Okay, I’m curious about something. When Google wrote a 17 page white paper about flaws in click fraud studies, how many people here read it from start to finish? If you didn’t get a chance to read it back then, you’re in luck. Shuman Ghosemajumder, a product manager at Google, summarizes the high-order bits in two posts, here and here. The two paragraphs that stood out to me were:
Here’s the problem: web logs, whether generated by an advertisers, or by third-party code on an advertiser’s site, cannot directly track ad clicks. Instead, they track visits to a special landing page URL on the advertiser’s site (e.g. http://example.com/?adwords ) as a proxy for how many ad clicks occurred. The assumption they’re relying upon is that each visit to that URL corresponds to a unique click, and vice versa. But in practice this is not the case. Once a user visits that page, they often browse through the site, navigating through sub pages, and then return to the original landing page by hitting the back button. When the landing page is reloaded in the browser, it appears in the web log as though additional ad “clicks” are occurring. Google can count ad clicks reliably as a click on a Google ad will cause the web browser to contact Google and then we redirect it to the advertiser’s landing page. A reload of the advertiser’s landing does not contact Google again. In addition, the referrer URL which is passed by the browser when users hit the back button is actually the original referrer URL (which says the page came from an ad click) which gets cached, so there is no analysis which can be done based on logs alone which can resolve this. This is where the fictitious clicks come from. ….
So is there a solution to this? Yes. Third-party analytics (not click fraud) firms have been aware of the page reload issue for many years, and generally use redirects (rather than web log based tracking) to avoid it. If one is tied to using web site logs (or landing page code generating logs) however, the only solution is to use the AdWords auto-tagging feature. Auto-tagging has been available since 2005, and is a feature which appends a unique ID to the landing page URL for every click, so that the cases of (a) multiple clicks and (b) multiple reloads of the landing page can be easily distinguished.
I think Shuman did a really good job summarizing that logs alone can’t be accurate. To help me visualize it, I tried to draw a picture:
In my diagram, a user does the following
A) clicks on a Google ad and arrives at an advertiser’s landing page
B) hits the reload button
C) navigates to a different page
D) hits the back button
Please pardon my utter lack of artistic skills. If I’m reading Shuman’s post correctly, events A (the click on an ad), B (reloading the page), and D (hitting the back button) can show up in logs as accesses to the landing page. Because in the logs those accesses look like ad clicks, it might look like one IP address is clicking an ad three times.
So how can you tell real ad clicks from reloads/back-button events? Use Auto-tagging, which is a feature that Google has offered since 2005 and that I don’t think any other major search engine offers. What does auto-tagging do? Every ad click from Google gets tagged with a unique id. So if your landing page was “example.com/widgets.html” and you turned on Auto-tagging, an ad click to that page would look like “example.com/widgets.html?gclid=COasyKJXyYECFRlvMAodRFXJ”

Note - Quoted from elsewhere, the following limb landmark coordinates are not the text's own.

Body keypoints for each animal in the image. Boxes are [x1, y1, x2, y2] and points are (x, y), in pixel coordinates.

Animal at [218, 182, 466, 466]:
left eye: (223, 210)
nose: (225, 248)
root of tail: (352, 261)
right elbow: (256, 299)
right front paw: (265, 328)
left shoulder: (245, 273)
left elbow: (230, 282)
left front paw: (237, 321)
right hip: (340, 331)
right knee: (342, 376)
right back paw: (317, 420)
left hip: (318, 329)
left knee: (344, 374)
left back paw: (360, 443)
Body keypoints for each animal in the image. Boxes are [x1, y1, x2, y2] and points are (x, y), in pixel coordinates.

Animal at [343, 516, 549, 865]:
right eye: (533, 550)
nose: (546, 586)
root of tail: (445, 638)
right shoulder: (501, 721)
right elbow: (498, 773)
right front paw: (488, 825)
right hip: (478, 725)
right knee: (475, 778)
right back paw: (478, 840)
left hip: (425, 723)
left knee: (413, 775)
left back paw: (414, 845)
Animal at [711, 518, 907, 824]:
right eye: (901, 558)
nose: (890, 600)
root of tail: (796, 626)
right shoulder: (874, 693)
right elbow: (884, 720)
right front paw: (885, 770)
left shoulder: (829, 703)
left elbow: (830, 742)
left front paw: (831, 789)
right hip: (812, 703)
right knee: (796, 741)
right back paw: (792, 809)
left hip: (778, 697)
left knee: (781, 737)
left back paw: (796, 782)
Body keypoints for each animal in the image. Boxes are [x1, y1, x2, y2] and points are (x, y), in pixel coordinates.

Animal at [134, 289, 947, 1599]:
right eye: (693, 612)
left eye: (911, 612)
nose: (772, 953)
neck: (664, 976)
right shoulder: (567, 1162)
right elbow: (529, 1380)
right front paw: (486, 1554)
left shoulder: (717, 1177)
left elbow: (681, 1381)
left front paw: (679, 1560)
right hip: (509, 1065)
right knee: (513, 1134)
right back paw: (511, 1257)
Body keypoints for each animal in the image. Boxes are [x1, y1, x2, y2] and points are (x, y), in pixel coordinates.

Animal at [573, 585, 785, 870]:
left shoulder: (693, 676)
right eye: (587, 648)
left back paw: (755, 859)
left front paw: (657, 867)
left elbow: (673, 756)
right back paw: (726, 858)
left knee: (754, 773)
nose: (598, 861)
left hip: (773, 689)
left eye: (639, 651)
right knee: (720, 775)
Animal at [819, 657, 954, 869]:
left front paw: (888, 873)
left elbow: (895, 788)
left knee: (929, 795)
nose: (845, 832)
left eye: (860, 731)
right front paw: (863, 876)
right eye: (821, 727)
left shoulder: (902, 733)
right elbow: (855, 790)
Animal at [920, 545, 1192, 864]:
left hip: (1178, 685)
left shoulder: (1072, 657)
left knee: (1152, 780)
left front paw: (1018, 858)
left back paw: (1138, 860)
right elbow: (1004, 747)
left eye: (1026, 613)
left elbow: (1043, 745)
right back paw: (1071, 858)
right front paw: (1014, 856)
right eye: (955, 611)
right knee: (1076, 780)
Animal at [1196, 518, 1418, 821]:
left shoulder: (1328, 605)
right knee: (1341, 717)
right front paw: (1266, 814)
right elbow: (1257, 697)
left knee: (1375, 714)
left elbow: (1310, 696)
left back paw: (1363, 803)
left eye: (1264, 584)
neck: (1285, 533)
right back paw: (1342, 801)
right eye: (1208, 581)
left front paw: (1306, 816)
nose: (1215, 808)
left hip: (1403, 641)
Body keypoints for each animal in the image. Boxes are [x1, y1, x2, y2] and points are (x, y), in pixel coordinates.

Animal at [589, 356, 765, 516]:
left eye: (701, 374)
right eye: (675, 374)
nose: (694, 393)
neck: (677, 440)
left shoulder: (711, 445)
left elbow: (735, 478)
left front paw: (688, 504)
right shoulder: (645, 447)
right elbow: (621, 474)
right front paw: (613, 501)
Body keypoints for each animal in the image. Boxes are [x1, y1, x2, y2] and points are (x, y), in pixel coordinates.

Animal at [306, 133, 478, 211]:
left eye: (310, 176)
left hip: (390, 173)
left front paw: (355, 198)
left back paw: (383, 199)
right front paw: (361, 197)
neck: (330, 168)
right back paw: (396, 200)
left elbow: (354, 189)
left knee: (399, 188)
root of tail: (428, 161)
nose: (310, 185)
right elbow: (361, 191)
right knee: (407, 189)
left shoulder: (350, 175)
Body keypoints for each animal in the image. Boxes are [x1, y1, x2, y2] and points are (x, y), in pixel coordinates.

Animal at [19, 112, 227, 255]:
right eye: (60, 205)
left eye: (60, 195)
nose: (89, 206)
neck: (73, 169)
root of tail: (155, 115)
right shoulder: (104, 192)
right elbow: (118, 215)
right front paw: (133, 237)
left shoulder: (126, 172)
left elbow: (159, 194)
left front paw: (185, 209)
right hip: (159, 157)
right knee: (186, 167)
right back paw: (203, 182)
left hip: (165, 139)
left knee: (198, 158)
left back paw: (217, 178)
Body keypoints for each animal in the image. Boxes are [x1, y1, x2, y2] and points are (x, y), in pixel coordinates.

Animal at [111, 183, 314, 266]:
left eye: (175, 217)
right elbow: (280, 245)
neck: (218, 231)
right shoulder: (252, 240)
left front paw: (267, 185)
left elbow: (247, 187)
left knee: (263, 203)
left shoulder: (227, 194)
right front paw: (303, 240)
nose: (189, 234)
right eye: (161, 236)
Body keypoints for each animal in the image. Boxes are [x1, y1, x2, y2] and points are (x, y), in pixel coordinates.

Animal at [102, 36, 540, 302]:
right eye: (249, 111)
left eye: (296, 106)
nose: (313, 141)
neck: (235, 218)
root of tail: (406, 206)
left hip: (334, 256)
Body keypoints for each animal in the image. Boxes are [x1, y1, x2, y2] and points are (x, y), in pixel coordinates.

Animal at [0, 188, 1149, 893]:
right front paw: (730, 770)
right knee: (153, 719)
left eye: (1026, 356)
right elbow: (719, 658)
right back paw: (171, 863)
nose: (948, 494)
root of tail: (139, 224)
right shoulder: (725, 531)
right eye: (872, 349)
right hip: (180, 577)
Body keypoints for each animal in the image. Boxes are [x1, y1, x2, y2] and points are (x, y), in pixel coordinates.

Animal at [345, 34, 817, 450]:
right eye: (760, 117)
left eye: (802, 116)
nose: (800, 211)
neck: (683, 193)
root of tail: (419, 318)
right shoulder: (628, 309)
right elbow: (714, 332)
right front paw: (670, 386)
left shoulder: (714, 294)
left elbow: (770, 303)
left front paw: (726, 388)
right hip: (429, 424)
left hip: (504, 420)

Want to know how many unique ad-clicks were delivered to your site by Google? Just count the unique gclid parameters. And if I see the unique id “COasyKJXyYECFRlvMAodRFXJ” show up three times in my log, I know that Google charges me at most once for that unique id (they mention that in the 17 page white paper). I hope Shuman’s post or the diagram above makes it clear that just counting accesses to your ad landing pages in your logs will never give an accurate ad-click count. For example, studies in the 1990s found that the back button accounted for 30-40% of all navigation events. If you turn on Autotagging (which is enabled by default when you link your AdWords account with Google Analytics, or you can turn it on without signing up for Analytics), then you don’t need to worry about reloads or the back button (or opening new windows in IE).
I’m happy to add the disclaimer that I work on webspam in the search quality group, so I’m not an expert on pay-per-click advertising or invalid clicks. If I’ve said anything incorrect in this post, let me know and I’ll happily correct it. But if you’re using AdWords, I would definitely recommend turning on Auto-tagging.
By the way, if this post was at all interesting, I’d recommend checking out that white paper (pdf link). This time start on page 12 instead of page 1.
Update: A good post over at the AdWords blog provides actionable information about exactly how to report suspicious traffic, as well as some answers to common questions/concerns.